● **Records provided**
◆ ◆ ◆ ◆ ◆ ◆ ◆
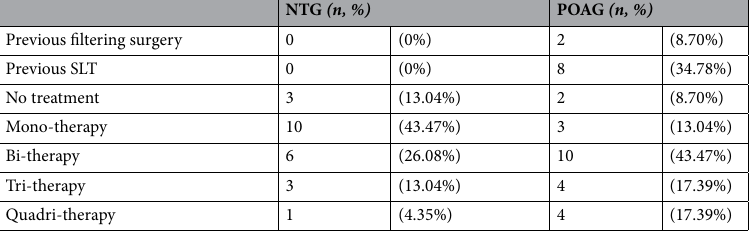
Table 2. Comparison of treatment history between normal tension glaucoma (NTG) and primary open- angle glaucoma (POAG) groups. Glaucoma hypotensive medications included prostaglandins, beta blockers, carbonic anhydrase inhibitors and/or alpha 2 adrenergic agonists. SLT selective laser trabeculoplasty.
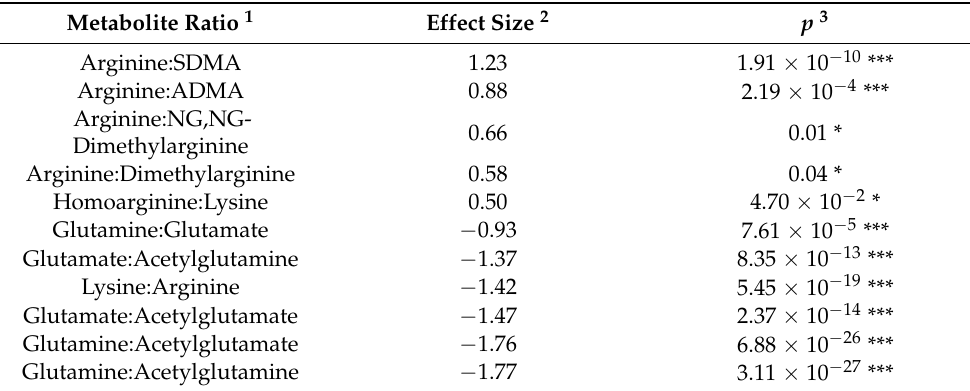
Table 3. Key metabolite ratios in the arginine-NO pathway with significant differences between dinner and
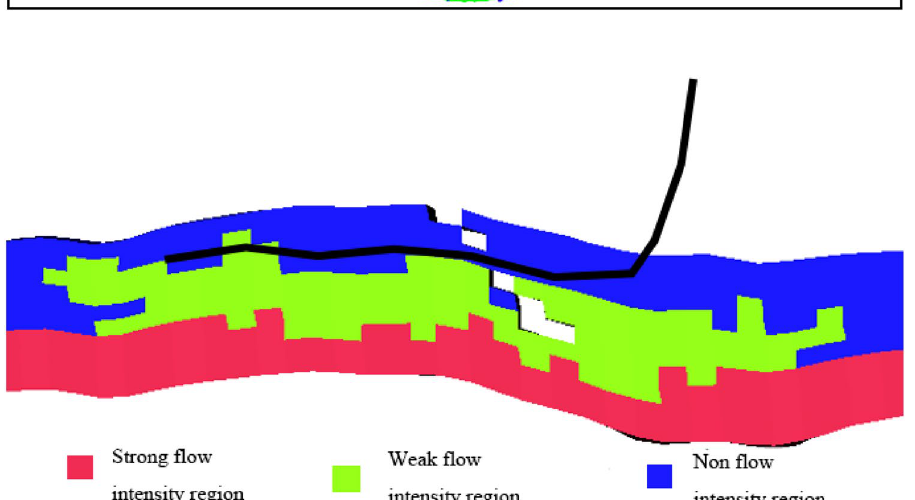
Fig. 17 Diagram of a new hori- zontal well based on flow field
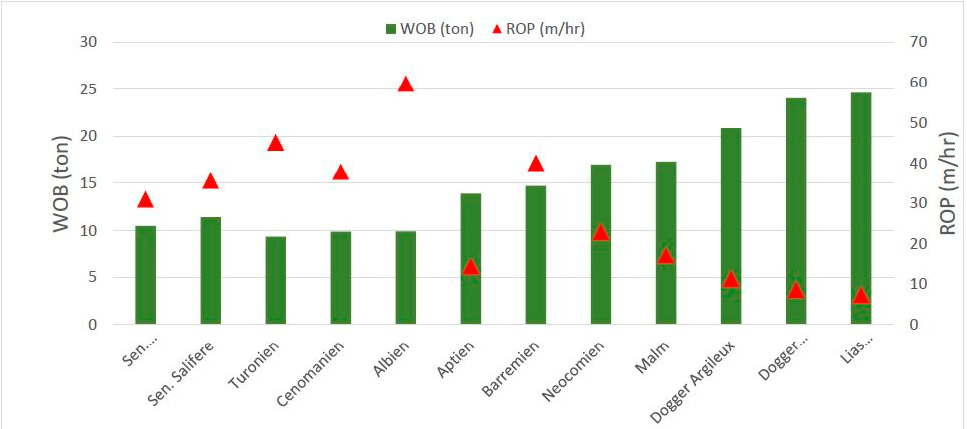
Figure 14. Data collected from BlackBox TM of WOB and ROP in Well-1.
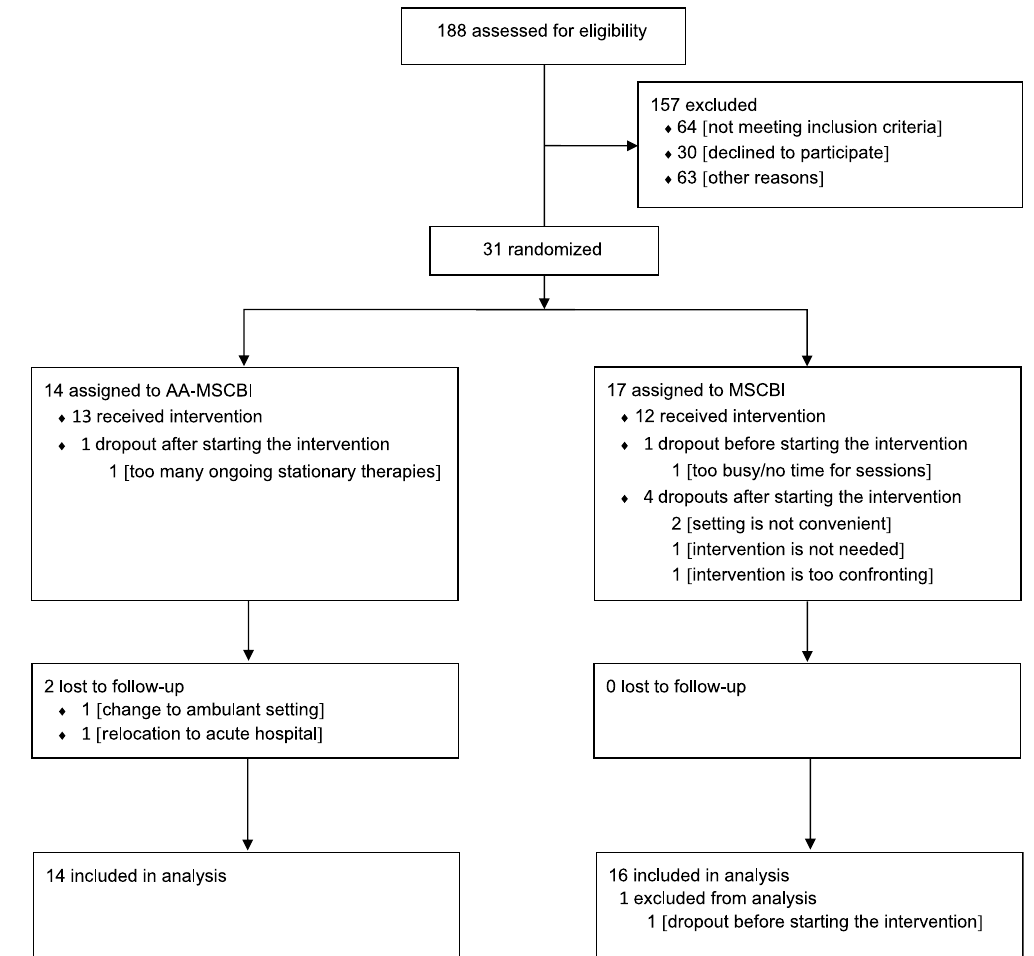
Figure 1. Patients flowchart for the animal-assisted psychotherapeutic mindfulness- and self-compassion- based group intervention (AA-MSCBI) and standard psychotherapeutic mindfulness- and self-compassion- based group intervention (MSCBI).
◆ ◆ ◆ ◆ ◆ ◆ ◆
A faithful copy of every entry is needed, omitting each image.

● **Exercise result**
Table 2. Comparison of treatment history between normal tension glaucoma (NTG) and primary open- angle glaucoma (POAG) groups. Glaucoma hypotensive medications included prostaglandins, beta blockers, carbonic anhydrase inhibitors and/or alpha 2 adrenergic agonists. SLT selective laser trabeculoplasty.
Table 3. Key metabolite ratios in the arginine-NO pathway with significant differences between dinner and
Fig. 17 Diagram of a new hori- zontal well based on flow field
Figure 14. Data collected from BlackBox TM of WOB and ROP in Well-1.
Figure 1. Patients flowchart for the animal-assisted psychotherapeutic mindfulness- and self-compassion- based group intervention (AA-MSCBI) and standard psychotherapeutic mindfulness- and self-compassion- based group intervention (MSCBI).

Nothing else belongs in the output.